9. Addverb’s Dual-Arm Humanoid Enters the Race
Addverb, backed by Reliance, is developing a dual-arm humanoid aimed at industrial assembly lines. Expected around late 2025, this robot represents India’s leap from AMRs and warehouse automation into high-end, dexterous systems.
10. LG CNS & Skild AI: Humanoids Meet Foundational Robot Models
LG CNS teamed up with Skild AI to build humanoids powered by foundation models—robots that can generalise across tasks like humans do. The partnership targets factory monitoring, assembly, logistics, and even urban duties. Think ChatGPT, but for robotics—and with arms.
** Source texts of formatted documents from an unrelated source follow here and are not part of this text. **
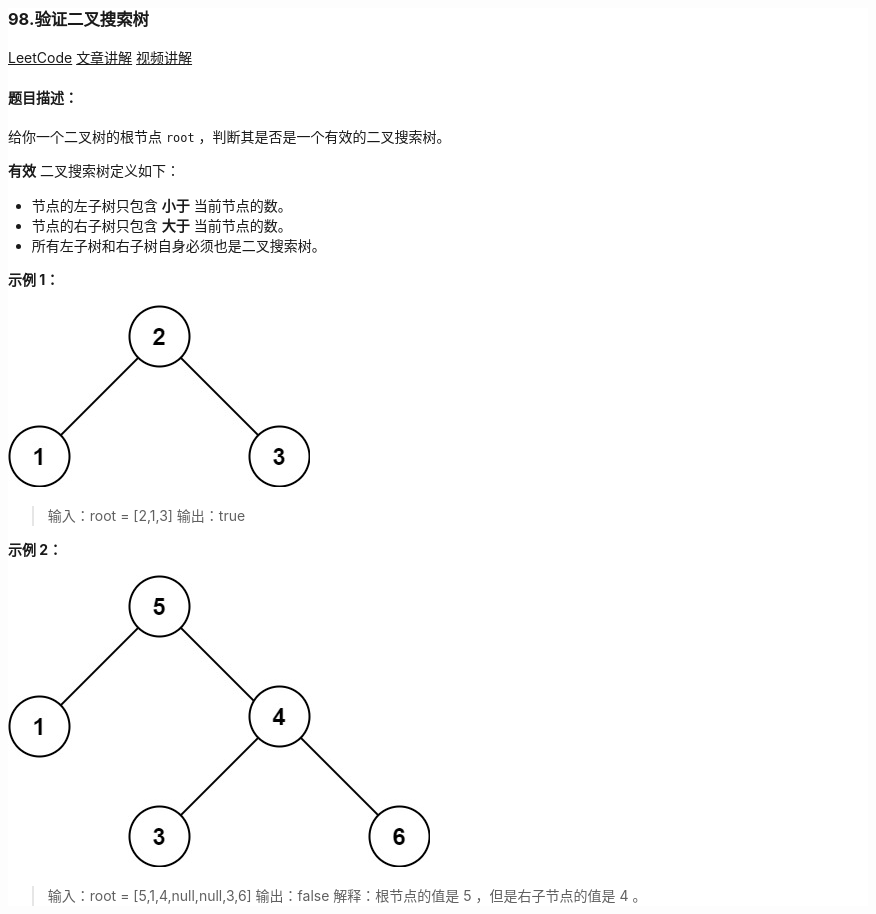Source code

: ### 98.验证二叉搜索树

[LeetCode](https://leetcode.cn/problems/validate-binary-search-tree/)  [文章讲解](https://programmercarl.com/0098.%E9%AA%8C%E8%AF%81%E4%BA%8C%E5%8F%89%E6%90%9C%E7%B4%A2%E6%A0%91.html)  [视频讲解](https://www.bilibili.com/video/BV18P411n7Q4/)

#### 题目描述：

给你一个二叉树的根节点 `root` ，判断其是否是一个有效的二叉搜索树。

**有效** 二叉搜索树定义如下：

- 节点的左子树只包含 **小于** 当前节点的数。
- 节点的右子树只包含 **大于** 当前节点的数。
- 所有左子树和右子树自身必须也是二叉搜索树。

**示例 1：**

![img](imgs/tree1-17052386271608.jpg)

> 输入：root = [2,1,3]
> 输出：true

**示例 2：**

![img](imgs/tree2-17052386271619.jpg)

> 输入：root = [5,1,4,null,null,3,6]
> 输出：false
> 解释：根节点的值是 5 ，但是右子节点的值是 4 。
11. Dexterity AI’s “Mech”: The Industrial Super-Humanoid
Dexterity AI unveiled Mech, a machine designed specifically for industrial grunt-work. It can lift nearly 58 kg, stack loads eight feet high, and navigate complex sites autonomously. Managed by a single remote operator controlling multiple units, Mech represents a new class of humanoids built for warehouses, not entertainment.
Bonus: India’s Robotics Ecosystem Explodes
2025 also brought a wave of robotics investments:
- Apptronik secured a massive $350M to scale production.
- ANSCER Robotics raised $2M to expand mobile robots internationally.
- Delta Electronics injected $500M into India and launched its new D-Bot cobot line.
- Sweden’s RSP AB opened its first overseas factory in Chennai to build components for global robot brands.